Part of the process of harnessing the cloud successfully requires a shift in how you manage your workforce and culture. Rather than pushing the cloud on your employees, include them in the process. Cloud specialists in your IT department can work with business managers to define solutions, starting with small, quick wins to secure buy-in for the process. Ultimately, as business functions start to see the benefits to be gained from the cloud, they will be united behind efforts to extract even greater value from it.
Focus on data
One of the key attractions of the cloud is the power it gives organizations to leverage data for the insights they need to identify opportunities for revenue generation and cost savings. Cloud-based data architectures allow easy access for authorized users to actionable, accurate data, and they enable the organization to centralize storage, management and governance of their data at scale.
Fortunately, organizations seeking to implement big data initiatives have access to ready-made options from the major cloud providers. Cloud advisors and technologists such as DoiT offer support in machine learning and big data to help you unlock industry- and function-specific data insights and intelligence.
However, the cloud will not resolve existing problems with your data. Before migration, source data needs to be audited and any issues resolved. Data degrades over time, so you need to implement controls to ensure its quality. Preparation should also involve strong data governance policies for optimal data quality.
Highlight security and compliance
The cloud dissolves network perimeters and enlarges the surface area that needs to be monitored, creating potential blind spots that bad actors can exploit. Visibility into network-based data becomes more difficult in the cloud, but without endpoint telemetry to alert security teams when key assets are compromised, breaches may not be discovered until they are well advanced.
This issue can be resolved with a robust risk management strategy that balances risk and opportunity with cloud security. Such a strategy should rely heavily on automation to improve security and compliance in infrastructure, application and security operations. Organizations that implement a unified automation strategy minimize the risk of misconfigurations and human error, which are the most common reasons for cloud security breaches.

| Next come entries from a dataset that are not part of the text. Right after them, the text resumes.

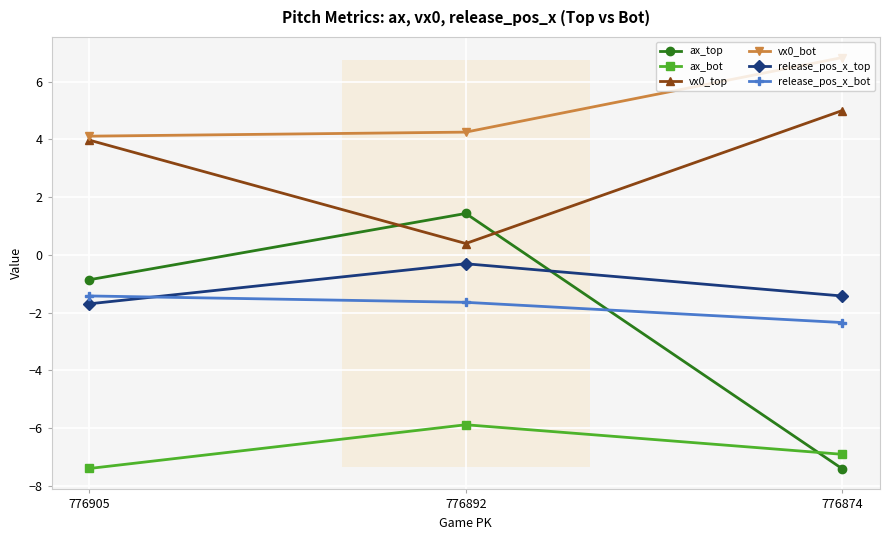

Which series has the widest spread of values?

ax_top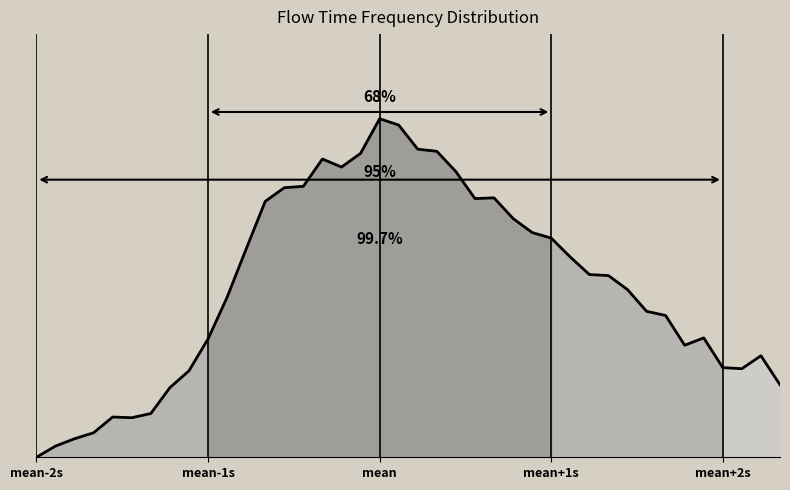

What is the sum of all values?

0.9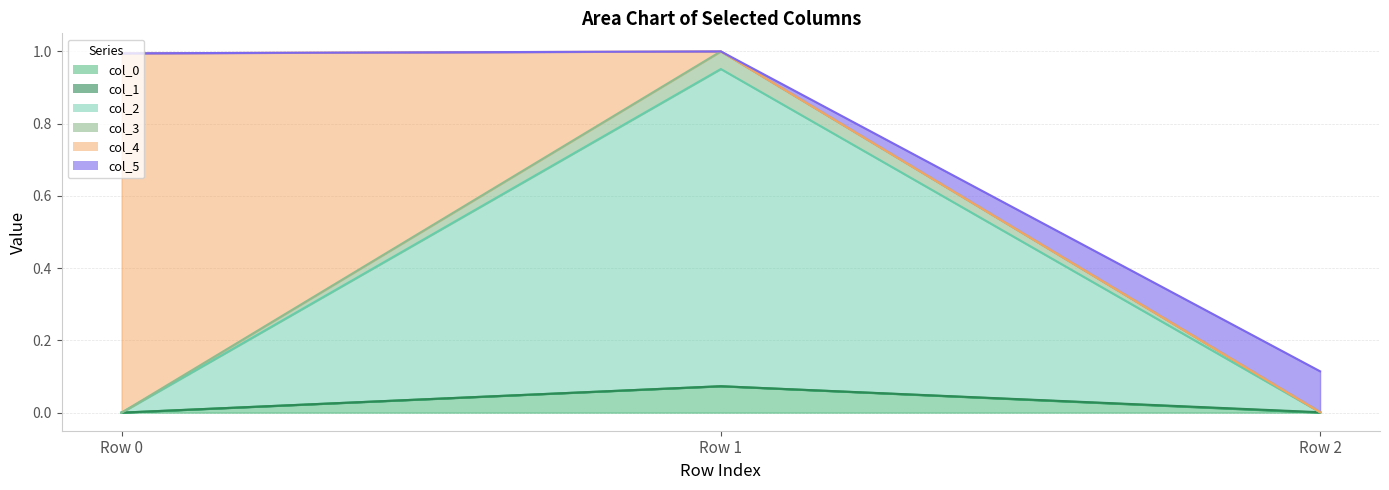

Does the chart display data point markers on the line(s)?

No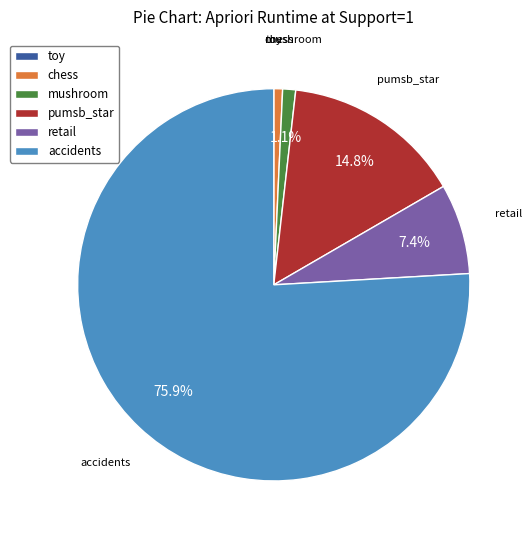

Do accidents and mushroom together represent more than half of the pie?

Yes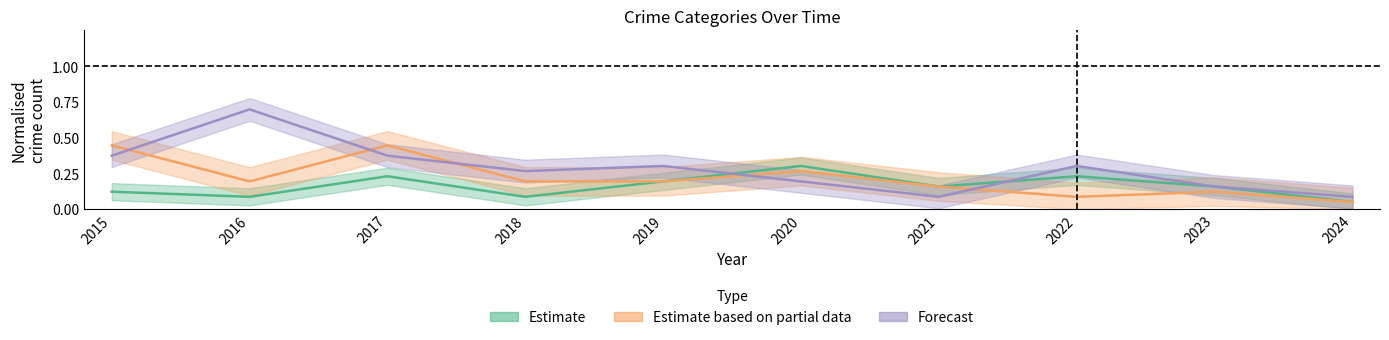

True or false: Robbery and Aggravated Assault + Battery cross at least once.

False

This kind of automation is essential for effective DevSecOps, which integrates security as a responsibility that is shared across the whole IT lifecycle.
Any lingering doubts can be addressed by using a trusted partner to conduct a cloud security review and provide recommendations.
Don’t go it alone
Unlocking the value of the cloud demands a range of skills and depth of knowledge that are difficult for any organization to acquire on its own. This is why it makes sense to rely on expert partners to supplement your own capabilities.
Identifying the right cloud partner for your organization depends on several factors, including your business needs, in-house skills and chosen cloud providers. And with the inherent variability and ongoing development in cloud technology, the smart advice is to find a partner that can scale with you and help you grow. With a technology portfolio customized to simplify your specific needs and expert advice and support, you can unleash the full potential of the cloud to support your business now and into the future.